An inquest into the death of an Imperial College academic, neuroscientist Dr Alastair Hosie, has found that incorrect medical advice given by an out of hours phone service was a "contributing factor" to his death, according to the Islington Gazette and the Islington Tribune.
Hosie died from a blood infection at The Whittington Hospital on March 1st this year after calling 999. Paramedics found him with no pulse.
It has transpired that Hosie called an out of hours service ran by a private not-for-profit firm called Camidoc on behalf of the NHS.
Camidoc employs a group of GPs who provide out of hours diagnostic services to patients of health trusts in Camden, Hackney, Harringey and Islington.
The Islington Gazette reports that Hosie had been suffering from flu-like symptoms for 10 days before his death, however during the later stage of this he developed a rash behind his knee.
The night that the rash appeared, Hosie had a telephone appointment with a Camidoc out-of-hours GP, Dr Tessa Katz, however this was cancelled as Katz believed Hosie had septic arthritis and requested to see him later that day.
At 8.30am Camidoc GP Dr Dhuha Jassim saw Hosie - whose rash had grown - in person and prescribed him with antibiotics, thinking that he had cellulitis.
Later that evening, with the rash now covering much of his body, Hosie made a telephone appointment with yet another Camidoc GP, Dr Kirmang Dabagh.
Dabagh wrongly diagnosed the rash as an allergic reaction and instructed Hosie to stop taking the antibiotics prescribed to him earlier that day.
Coroner Andrew Reid, cross-examining Dabagh, asked how he could diagnose Hosie's condition accurately over the phone.
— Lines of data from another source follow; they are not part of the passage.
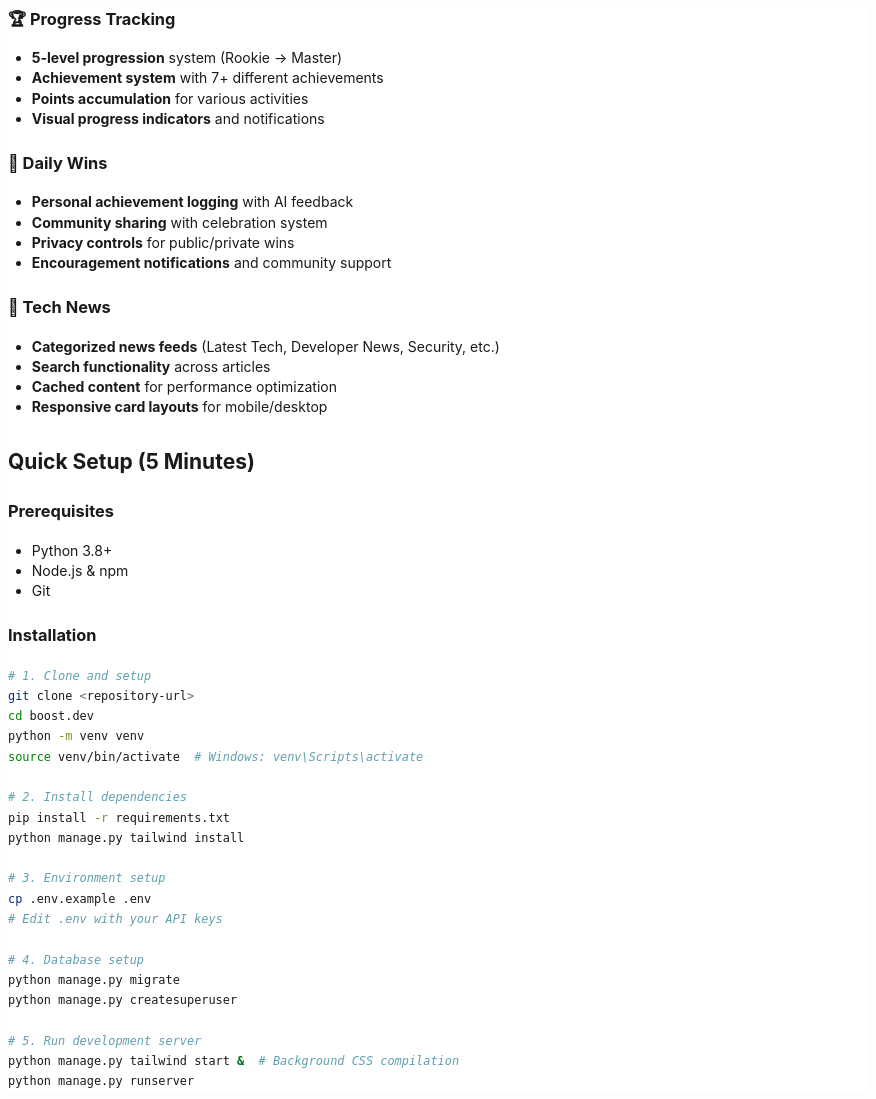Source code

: ### 🏆 Progress Tracking
- **5-level progression** system (Rookie → Master)
- **Achievement system** with 7+ different achievements
- **Points accumulation** for various activities
- **Visual progress indicators** and notifications

### 🌟 Daily Wins
- **Personal achievement logging** with AI feedback
- **Community sharing** with celebration system
- **Privacy controls** for public/private wins
- **Encouragement notifications** and community support

### 📰 Tech News
- **Categorized news feeds** (Latest Tech, Developer News, Security, etc.)
- **Search functionality** across articles
- **Cached content** for performance optimization
- **Responsive card layouts** for mobile/desktop

## Quick Setup (5 Minutes)

### Prerequisites
- Python 3.8+
- Node.js & npm
- Git

### Installation
```bash
# 1. Clone and setup
git clone <repository-url>
cd boost.dev
python -m venv venv
source venv/bin/activate  # Windows: venv\Scripts\activate

# 2. Install dependencies
pip install -r requirements.txt
python manage.py tailwind install

# 3. Environment setup
cp .env.example .env
# Edit .env with your API keys

# 4. Database setup
python manage.py migrate
python manage.py createsuperuser

# 5. Run development server
python manage.py tailwind start &  # Background CSS compilation
python manage.py runserver
```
Dabagh insisted that he offered Hosie a face-to-face appointment, which was refused, and told Hosie to see a doctor as soon as possible.
Reid, according to the Islington Tribune, said, "I find it incredible that he would not take your advice to go and see a doctor".
Camidoc guidelines state that all phone conversations with patients should be recorded. Dabagh had not recorded his conversation, claiming that he thought the conversation would be recorded automatically.
Giving evidence in court, specialist Dr Julie Andrews of The Whittington Hospital, said, "I don't think it helped that the antibiotics were stopped and not replaced". Andrews told the inquest that had Hosie been hospitalised the night before his death then the outcome would have been "favourable".
Closing the inquest with his verdict, Coroner Dr Reid said: "The fact that the advice was given to stop taking the antibiotics, and that for a period of time antibiotic treatment was started and then stopped, contributed to the cause of death".
Reid also said that it was up to involved parties as to whether civil action should be taken against Camidoc.
Similar Camidoc Case
This isn't the first time that Camidoc has been criticised for misdiagnosis. A previous Camidoc case prompted Gordon Brown to call for better GP cover out of hours.
Back in 2005, 41-year-old journalist Penny Campbell died of septicaemia after consulting eight different Camidoc GPs about her illness. Two of these consultations were face-to-face.
All eight of the GPs failed to provide proper care for Ms Campbell, with the ensuing investigation finding that at least one of the doctors contacted did not explore her symptoms adequately.
A report published by the Islington Primary Care Trust, ruled that Camidoc's internal procedures were "not fit for purpose".
After the death of Dr Hosie, and despite the damning report from Islington's Primary Care Trust, Camidoc's NHS contract was renewed, to the dismay of Campbell's widower.
When Hosie died in March, tributes flooded in from friends, family and colleagues.
Professor Nick Franks, a colleague of Dr Hosie, said: "Alastair joined the Biophysics Section of our Division in 2007, and rapidly established himself as a productive and well-liked member of staff.
"Alastair studied neuroscience at Edinburgh before doing a PhD in Cambridge with David Sattelle on insect GABAA receptors, work which led to more than a dozen publications. In 1998 he moved to UCL to work with Trevor Smart, where he worked on the modulation of GABAA receptors, which led to a landmark publication in Nature that identified the binding sites for neurosteroids.
"This achievement laid the foundations for his work at Imperial, where he was pursuing the idea that the intoxicating effects of alcohol might be mediated by neurosteroids; this was a novel and promising line of inquiry and Alastair rapidly won funding from both the MRC and the Royal Society.
"Alastair Hosie was one of our most promising young investigators and his sudden death at the age of 39 has left his family, friends and colleagues devastated by the loss. As well as his achievements, Alastair was an individual of rare warmth and kindness. He invariably found time for undergraduates and project students, and turned nobody away. Alastair contributed to all aspects of College life and will be greatly missed. He is survived by his wife Emma and his daughter Phoebe".
Back in March, Dr Hosie's family also paid tribute, saying: "His death will be an enormous loss not just to the scientific world, in which he was a senior lecturer at Imperial College, but more importantly to his family - especially his wife Emma, his two-year-old daughter Phoebe whom he idolised, and the baby Emma is expecting in August".